Tous les salariés ne vivent pas le même plaisir au travail…loin s’en faut. Pour un pourcentage (trop) élevé de la population, le travail est un supplice. Une longue journée qui n’en finit pas…

Ils sont victimes du bore-out syndrom, l’exact inverse du burn-out ainsi nommé en référence à la terminologie anglaise to bore, s’ennuyer. Moins évident que la surcharge au travail, ce syndrome d’épuisement par ennui au travail fait peu parler de lui. Peut-être parce qu’il sous-tend une accusation implicite des organisations concernées, l’ennui au travail reste tabou.

Combien de salariés sont touchés ? On ne dispose pas, pour l’heure, de chiffres réellement précis sur ce syndrome.

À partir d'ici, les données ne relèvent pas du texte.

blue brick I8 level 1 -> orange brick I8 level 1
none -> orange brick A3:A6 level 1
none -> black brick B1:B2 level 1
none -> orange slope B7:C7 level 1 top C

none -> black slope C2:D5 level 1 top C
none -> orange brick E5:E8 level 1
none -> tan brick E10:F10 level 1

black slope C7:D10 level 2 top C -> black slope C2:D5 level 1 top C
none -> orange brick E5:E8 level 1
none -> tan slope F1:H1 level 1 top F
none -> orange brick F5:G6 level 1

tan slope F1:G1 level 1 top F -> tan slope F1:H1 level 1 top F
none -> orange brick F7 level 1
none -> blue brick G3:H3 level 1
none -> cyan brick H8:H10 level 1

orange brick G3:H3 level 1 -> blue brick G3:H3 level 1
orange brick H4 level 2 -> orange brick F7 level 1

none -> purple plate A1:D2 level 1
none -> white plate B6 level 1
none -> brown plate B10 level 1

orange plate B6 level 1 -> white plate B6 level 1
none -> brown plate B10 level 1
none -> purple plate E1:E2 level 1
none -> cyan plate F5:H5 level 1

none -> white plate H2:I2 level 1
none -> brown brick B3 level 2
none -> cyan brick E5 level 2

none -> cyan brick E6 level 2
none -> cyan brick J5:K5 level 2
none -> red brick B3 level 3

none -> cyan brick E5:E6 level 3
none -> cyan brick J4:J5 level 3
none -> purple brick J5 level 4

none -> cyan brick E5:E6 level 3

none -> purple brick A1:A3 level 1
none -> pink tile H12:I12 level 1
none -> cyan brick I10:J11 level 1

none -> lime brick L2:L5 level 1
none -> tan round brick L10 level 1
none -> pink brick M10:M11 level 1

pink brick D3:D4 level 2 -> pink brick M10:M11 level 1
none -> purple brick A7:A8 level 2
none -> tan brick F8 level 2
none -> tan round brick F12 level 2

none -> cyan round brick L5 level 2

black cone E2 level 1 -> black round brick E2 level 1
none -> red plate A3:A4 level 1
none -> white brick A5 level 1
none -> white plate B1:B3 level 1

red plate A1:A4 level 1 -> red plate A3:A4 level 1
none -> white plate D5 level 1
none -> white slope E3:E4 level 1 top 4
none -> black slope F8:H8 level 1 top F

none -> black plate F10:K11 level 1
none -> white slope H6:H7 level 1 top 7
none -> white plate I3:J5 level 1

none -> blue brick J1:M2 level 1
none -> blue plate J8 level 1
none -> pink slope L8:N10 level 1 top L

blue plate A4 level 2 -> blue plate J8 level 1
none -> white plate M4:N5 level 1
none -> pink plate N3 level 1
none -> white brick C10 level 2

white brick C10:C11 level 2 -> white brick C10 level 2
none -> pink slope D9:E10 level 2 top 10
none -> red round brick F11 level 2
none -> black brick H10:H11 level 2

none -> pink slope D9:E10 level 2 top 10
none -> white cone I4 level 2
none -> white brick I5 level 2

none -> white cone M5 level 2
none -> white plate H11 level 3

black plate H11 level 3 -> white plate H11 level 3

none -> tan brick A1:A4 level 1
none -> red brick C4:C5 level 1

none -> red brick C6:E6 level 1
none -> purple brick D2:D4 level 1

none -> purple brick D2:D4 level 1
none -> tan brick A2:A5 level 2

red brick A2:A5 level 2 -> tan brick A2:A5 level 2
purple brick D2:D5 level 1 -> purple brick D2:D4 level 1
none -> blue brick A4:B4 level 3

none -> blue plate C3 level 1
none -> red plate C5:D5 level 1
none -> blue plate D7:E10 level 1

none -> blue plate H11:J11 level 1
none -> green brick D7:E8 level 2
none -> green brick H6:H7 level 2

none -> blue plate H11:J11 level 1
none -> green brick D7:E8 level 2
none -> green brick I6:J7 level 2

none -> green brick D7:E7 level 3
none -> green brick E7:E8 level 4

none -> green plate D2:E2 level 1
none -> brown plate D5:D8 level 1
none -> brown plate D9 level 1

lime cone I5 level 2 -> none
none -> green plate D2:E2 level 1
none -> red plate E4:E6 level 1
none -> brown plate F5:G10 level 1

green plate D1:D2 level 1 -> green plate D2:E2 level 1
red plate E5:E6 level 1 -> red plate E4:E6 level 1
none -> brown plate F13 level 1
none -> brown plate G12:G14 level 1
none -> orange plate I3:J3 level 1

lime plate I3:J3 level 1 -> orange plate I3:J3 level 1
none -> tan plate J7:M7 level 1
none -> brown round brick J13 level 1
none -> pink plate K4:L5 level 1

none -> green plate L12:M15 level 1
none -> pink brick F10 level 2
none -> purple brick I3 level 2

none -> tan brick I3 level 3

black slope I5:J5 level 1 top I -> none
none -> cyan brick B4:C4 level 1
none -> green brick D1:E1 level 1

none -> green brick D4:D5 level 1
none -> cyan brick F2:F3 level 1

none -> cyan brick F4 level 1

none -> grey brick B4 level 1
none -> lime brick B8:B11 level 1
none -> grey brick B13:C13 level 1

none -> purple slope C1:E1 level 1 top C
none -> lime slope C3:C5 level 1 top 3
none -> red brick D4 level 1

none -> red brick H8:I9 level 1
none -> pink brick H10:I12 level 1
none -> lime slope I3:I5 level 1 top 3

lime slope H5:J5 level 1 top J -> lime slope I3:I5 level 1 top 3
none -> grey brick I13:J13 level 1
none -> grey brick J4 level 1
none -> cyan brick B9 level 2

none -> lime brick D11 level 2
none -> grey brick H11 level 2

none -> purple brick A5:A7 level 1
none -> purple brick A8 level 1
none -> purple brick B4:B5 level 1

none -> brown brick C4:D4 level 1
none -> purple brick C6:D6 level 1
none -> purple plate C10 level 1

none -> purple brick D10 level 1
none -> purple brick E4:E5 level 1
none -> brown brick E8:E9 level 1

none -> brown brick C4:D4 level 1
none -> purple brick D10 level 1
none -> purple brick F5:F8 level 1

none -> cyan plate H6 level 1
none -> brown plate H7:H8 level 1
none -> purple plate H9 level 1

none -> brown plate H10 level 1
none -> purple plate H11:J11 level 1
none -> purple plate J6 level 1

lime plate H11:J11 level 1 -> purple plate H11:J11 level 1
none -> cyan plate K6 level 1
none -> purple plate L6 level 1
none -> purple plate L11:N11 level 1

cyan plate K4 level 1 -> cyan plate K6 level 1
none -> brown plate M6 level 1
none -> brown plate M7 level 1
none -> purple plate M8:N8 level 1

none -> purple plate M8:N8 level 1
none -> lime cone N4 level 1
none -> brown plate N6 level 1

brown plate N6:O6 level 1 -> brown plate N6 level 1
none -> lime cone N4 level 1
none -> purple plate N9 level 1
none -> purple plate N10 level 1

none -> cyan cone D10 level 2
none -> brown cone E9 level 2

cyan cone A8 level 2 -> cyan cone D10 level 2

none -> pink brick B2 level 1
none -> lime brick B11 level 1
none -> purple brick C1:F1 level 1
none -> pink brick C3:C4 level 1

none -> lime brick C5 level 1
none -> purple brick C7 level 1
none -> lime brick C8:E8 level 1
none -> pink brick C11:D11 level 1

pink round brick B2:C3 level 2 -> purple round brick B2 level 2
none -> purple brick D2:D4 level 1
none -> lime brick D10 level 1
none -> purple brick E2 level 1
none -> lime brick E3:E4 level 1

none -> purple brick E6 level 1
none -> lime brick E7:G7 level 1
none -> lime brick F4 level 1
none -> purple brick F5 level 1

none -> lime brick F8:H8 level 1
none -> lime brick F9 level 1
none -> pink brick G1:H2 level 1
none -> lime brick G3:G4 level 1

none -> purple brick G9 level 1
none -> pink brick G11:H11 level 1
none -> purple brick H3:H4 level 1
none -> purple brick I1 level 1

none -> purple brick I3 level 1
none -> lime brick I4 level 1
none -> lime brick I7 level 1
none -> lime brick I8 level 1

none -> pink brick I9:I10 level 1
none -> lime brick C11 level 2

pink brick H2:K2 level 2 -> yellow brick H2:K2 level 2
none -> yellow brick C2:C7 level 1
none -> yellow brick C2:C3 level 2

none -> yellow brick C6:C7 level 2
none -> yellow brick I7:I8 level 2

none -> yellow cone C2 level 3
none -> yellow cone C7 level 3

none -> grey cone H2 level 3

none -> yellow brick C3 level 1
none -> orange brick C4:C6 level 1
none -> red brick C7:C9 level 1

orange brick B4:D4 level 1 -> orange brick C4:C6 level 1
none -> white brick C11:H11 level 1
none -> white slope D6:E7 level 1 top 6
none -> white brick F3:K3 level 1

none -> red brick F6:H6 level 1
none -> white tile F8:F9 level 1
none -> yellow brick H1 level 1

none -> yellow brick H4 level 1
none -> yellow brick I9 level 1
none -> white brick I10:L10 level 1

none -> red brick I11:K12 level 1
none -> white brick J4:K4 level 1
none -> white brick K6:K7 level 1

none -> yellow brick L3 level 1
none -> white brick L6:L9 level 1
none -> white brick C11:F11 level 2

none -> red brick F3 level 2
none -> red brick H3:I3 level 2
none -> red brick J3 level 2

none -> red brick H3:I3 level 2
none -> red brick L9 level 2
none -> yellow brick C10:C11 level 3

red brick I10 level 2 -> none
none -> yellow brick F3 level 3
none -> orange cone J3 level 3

L’ennui au travail est pourtant une réalité. Nous recevons nous-même beaucoup de personnes envisageant une reconversion professionnelle à cause d’un ennui profond au travail et de l’évidente perte de sens qui l’accompagne. D’après les travaux de Christian Bourion, rédacteur en chef de la Revue Internationale de psychosociologie, docteur en sciences économiques et professeur à ICN Business School Nancy-Metz, “plus de 30 % des salariés en poste — toutes catégories confondues — sont en chômage — partiel ou total — à l’intérieur même de leur poste”*. Une étude menée chez nos voisins belges considère qu’entre 21 % et 39 % des employés n’ont pas assez de travail pour remplir leurs journées. Le phénomène est donc loin d’être anecdotique.

Que recouvre-t-il ?

Le bore-out, ou ennui au travail, désigne « un ensemble de souffrances détruisant la personnalité des salariés inactifs. D’une part, le salarié bénéficie d’un contrat de travail et d’un salaire. D’autre part, ses quelques tâches sont très peu nombreuses ou inintéressantes au possible. Le bore-out est imputable au décalage entre le temps de présence au travail et les volumes d’activités quotidiennes déclarées qui semblent inférieurs à deux heures. A part dans la situation particulière dite de «mise au placard» destinée à punir un salarié, le bore-out syndrom résulte d’un processus non-intentionnel, imputable au fait qu’à cause d’améliorations technologiques, de réorganisations ou de la baisse d’activité, certains postes de travail se sont vidés peu à peu de leur contenu, pour se remplir d’inactivité de façon insensée. Le cerveau du salarié qui occupe le poste doit absorber cette inactivité, ce vide, ce qui provoque une grande souffrance. Car il n’y a pas de syndrome plus déstructurant de la personnalité sociale que le bore-out » (Christian Bourion). Le temps se dilate pendant que le salarié se délite.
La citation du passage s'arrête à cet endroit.